-- Brano selezionato --
▶

Parte di questo materiale è finito in denunce che i legali della senatrice hanno presentato nei confronti a più riprese. Formalmente, tre sono state le querele depositate dai legali della senatrice nel novembre del 2022. Queste istanze sono poi state integrate con successive denunce-querele. In tutto 27, che hanno interessato centinaia di casi o soggetti, fino al luglio del 2024. Episodi differenti sono poi confluiti in fascicoli assegnati ai pm Alessandro Gobbis e Leonardo Lesti.
A gennaio è arrivato a maturazione il filone di indagini condotte dal pm Rossato, che ha ritenuto di procedere con avviso di conclusione delle indagini nei confronti di 12 soggetti per 16 contenuti diffamatori, avanzando richiesta di archiviazione per tutte le restanti dichiarazioni, per la maggior parte di autore ignoto, essendo state identificate le persone titolari di soli 17 account.
Richiesta di archiviazione della Procura anche per Gabriele Rubini, in arte chef Rubio. Nel suo caso, a giudizio del pm, post e commenti sarebbero state «espressione delle proprie personali opinioni e dell’impegno pubblico» a favore della «causa palestinese». «Tali espressioni, anche se lesive della reputazione - si legge - devono quindi considerarsi scriminate dal legittimo esercizio del diritto di critica».

◀

-- Compito a --
Riscrivi il testo dei record sostituendo "documentos" con "contratos" e lasciando invariato tutto il resto. Ometti le immagini.

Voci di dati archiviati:
▶

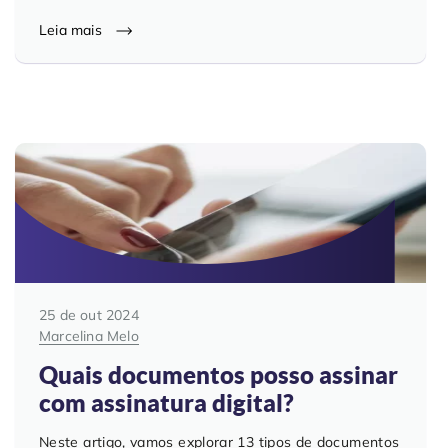
Leia mais
25 de out 2024
Marcelina Melo
Quais documentos posso assinar
com assinatura digital?
Neste artigo, vamos explorar 13 tipos de documentos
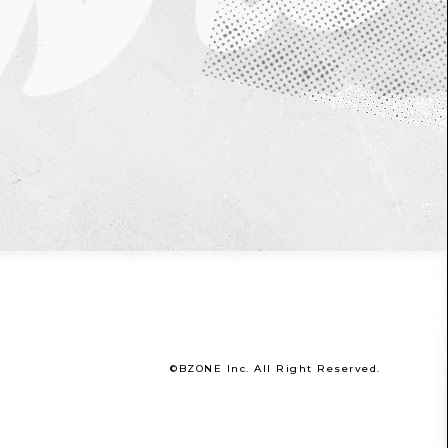
©BZONE Inc. All Right Reserved.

◀

-- Compito b --
Rispondi a queste domande sul brano relativo alle querele della senatrice:
(i) Quante querele hanno depositato i legali della senatrice nel novembre del 2022?
(ii) Nei confronti di quanti soggetti il pm Rossato ha proceduto con avviso di conclusione delle indagini?
(iii) Con quale nome d'arte è conosciuto Gabriele Rubini?

-- Risultato a --
Leia mais
25 de out 2024
Marcelina Melo
Quais contratos posso assinar
com assinatura digital?
Neste artigo, vamos explorar 13 tipos de contratos
©BZONE Inc. All Right Reserved.

-- Risultato b --
(i) Tre.
(ii) 12.
(iii) Chef Rubio.